Random Issues, Vol. 17, Issue 22

Etiquetteer has been clapping his little hands with delight over some interesting queries that have popped into the inbox. Won't you warm the cockles of Etiquetteer's heart by sending your own query?

Dear Etiquetteer:

Might there be a polite way to tell/ask a guest to sleep between THE SHEETS and not between the top sheet and the comforter? That requires that I wash said duvet, a much more involved procedure that washing the sheets.

Dear Hostly:

According to Sally Quinn's delightful memoir of Washington entertaining The Party: A Guide to Adventurous Entertaining, "A guest can do no wrong." So once a guest has slept between your top sheet and your duvet, Expressions of Reproach, no matter how justified, are not particularly hostly.

But you already know this. What you want to do is to encourage Perfect Propriety by making compliance easy. And you can do that by turning down the sheets before your guests even arrive, with the top sheet and duvet folded back and the bottom sheet unquestioningly the place to slide into bed. You might event toss a mint on the pillow, but it's no fair clipping the top sheet to the duvet.


Dear Etiquetteer:

I was at a party recently and someone asked me what my cologne was. I didn’t think it was proper to tell. Isn’t there some sort of tradition around that?

Dear Subtly Scented:

Once upon a time a lady never revealed her dressmaker or especially her perfume. Perhaps one's scent was considered too much a part of one's person? Certainly a bewitching, tantalizing perfume was thought to contribute to a lady's mystique, and to reveal its source would be to undercut its magic. Nowadays the tradition is made fun of, but Etiquetteer believes a little Perfectly Proper mystique lends some (aromatic) spice to Life. If you'd rather not reveal, you might say "It's called 'My Secret,'" look knowingly at the questioner, and slink away like a femme fatale. (When people ask about cocktails, Etiquetteer is fond of responding "Oh, just the essence of a few woodland herbs and flowers," and that would work for a perfume response, too.)

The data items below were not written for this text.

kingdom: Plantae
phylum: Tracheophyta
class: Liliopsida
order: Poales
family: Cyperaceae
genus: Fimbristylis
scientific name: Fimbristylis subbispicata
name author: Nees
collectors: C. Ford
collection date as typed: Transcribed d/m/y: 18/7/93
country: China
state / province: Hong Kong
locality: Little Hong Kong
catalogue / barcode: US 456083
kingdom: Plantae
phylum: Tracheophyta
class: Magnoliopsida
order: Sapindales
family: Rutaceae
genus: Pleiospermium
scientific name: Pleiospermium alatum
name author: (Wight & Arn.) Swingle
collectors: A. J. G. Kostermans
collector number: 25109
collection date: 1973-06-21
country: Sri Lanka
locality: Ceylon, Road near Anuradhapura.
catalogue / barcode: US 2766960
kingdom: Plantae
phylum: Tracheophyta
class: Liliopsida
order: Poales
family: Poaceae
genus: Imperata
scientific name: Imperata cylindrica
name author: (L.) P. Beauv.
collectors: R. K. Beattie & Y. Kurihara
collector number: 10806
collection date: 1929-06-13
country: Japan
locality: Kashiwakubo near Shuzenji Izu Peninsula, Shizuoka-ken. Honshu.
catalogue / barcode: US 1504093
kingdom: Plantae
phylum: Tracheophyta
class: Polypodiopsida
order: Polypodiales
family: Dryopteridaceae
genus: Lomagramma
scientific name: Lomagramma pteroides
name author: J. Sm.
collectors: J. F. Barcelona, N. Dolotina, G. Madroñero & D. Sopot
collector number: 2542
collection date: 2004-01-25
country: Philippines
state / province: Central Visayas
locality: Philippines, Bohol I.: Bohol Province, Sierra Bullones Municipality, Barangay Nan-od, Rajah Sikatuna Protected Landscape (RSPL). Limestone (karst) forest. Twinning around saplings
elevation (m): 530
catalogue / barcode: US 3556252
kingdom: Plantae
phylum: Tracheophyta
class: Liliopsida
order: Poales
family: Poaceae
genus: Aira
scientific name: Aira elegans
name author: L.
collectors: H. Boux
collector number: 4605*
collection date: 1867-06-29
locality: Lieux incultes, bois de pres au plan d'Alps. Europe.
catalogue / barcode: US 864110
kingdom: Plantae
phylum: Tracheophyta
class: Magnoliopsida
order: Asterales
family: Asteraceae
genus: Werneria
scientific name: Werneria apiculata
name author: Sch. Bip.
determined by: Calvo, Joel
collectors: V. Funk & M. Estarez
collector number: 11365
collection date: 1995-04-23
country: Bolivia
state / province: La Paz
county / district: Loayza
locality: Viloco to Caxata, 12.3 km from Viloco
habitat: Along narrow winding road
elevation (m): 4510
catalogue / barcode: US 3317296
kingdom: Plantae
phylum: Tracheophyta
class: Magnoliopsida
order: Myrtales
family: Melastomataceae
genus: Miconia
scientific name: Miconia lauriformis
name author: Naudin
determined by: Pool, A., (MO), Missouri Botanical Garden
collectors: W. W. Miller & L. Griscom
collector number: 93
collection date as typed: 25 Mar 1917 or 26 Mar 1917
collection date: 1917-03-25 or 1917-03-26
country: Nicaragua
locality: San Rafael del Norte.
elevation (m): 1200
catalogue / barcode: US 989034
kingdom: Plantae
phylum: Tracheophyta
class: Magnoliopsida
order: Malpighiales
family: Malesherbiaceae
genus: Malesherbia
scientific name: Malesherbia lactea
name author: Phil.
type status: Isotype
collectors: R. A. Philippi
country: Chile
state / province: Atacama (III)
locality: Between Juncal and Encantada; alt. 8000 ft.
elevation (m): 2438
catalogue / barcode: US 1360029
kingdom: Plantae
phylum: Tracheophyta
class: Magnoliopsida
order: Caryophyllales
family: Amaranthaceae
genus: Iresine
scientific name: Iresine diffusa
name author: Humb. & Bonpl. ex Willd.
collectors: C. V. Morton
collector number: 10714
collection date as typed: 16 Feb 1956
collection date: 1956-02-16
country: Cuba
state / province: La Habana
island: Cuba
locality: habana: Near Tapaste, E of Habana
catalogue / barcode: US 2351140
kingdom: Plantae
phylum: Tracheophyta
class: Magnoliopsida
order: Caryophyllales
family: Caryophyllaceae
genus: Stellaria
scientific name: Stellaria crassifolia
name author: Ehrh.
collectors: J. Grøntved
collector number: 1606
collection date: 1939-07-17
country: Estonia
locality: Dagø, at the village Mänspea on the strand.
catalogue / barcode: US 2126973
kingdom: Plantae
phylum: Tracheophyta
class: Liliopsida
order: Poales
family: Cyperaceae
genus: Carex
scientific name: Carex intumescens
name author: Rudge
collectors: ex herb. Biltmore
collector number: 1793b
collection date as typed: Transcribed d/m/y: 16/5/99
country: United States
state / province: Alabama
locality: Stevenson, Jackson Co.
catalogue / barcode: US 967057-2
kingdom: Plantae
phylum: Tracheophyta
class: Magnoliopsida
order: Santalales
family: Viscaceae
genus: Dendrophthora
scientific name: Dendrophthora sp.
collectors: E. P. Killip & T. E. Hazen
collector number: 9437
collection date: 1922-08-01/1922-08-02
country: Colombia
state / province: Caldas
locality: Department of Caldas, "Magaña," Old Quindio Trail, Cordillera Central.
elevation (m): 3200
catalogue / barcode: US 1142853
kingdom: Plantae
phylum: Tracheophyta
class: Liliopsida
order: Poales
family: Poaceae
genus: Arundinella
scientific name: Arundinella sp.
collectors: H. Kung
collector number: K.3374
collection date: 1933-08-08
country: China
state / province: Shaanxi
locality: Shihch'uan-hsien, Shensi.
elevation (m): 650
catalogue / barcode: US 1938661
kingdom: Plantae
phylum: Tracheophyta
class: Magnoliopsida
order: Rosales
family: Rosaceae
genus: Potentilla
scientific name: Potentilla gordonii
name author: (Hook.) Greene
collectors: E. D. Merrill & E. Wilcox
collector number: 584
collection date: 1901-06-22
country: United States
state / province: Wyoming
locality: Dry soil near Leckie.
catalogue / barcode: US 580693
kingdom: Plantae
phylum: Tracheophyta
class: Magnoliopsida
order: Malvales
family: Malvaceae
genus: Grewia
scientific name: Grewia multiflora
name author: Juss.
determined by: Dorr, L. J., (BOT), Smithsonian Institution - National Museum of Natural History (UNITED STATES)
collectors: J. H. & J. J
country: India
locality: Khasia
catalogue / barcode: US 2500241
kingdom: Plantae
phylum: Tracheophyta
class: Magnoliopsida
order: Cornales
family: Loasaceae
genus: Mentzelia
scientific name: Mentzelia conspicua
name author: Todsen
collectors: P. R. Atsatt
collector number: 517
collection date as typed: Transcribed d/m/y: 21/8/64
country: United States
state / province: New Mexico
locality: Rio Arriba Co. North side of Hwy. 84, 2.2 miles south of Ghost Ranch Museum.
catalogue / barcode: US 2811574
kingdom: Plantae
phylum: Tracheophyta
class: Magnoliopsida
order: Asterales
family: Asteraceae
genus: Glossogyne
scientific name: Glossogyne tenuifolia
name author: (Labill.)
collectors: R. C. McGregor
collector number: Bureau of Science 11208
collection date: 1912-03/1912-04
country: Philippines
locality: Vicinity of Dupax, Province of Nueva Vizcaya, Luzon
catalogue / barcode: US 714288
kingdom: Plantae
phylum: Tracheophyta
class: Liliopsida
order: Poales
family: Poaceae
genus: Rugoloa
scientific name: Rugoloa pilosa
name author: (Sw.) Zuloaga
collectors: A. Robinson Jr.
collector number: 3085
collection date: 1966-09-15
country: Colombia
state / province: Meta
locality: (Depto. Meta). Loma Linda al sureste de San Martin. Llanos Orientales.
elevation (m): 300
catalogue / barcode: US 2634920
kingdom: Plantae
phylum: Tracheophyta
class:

Interestingly, perfume gets mentioned most in etiquette books to advise against wearing too much. "Also hold back on the perfume and cologne," [emphasis author's] says Bernice Bryant in Miss Behavior: Popularity, Poise and Personality for the Teen-Age Girl, "would you be the lass with a delicate air." Sometimes ladies would only put scent on their handkerchiefs and not on their persons. Charlotte Vale, when given her first bottle of perfume in the novel Now, Voyager, becomes acutely embarrassed when its giver, Jerry, recognizes that she's wearing it; she's afraid she's put on too much. 


Dear Etiquetteer:

Oh no! I was stamping a thank-you note and I accidentally put on the stamp upside-down! Will my friend now think I’m insincere?

Dear Stamping:

Only if it was a Richard Nixon stamp. Etiquetteer had always assumed that a stamp placed upside-down expressed insincerity, but apparently this is not so. An upside-down stamp really means "I miss you," and it's especially popular to place stamps upside-down on correspondence with loved ones in the armed forces. Other meanings of stamps in different positions may be found here.

By the way, thanks for sending this query during National Card and Letter Writing Month! Etiquetteer hopes you're putting lots of stamps on lots of cards and letters.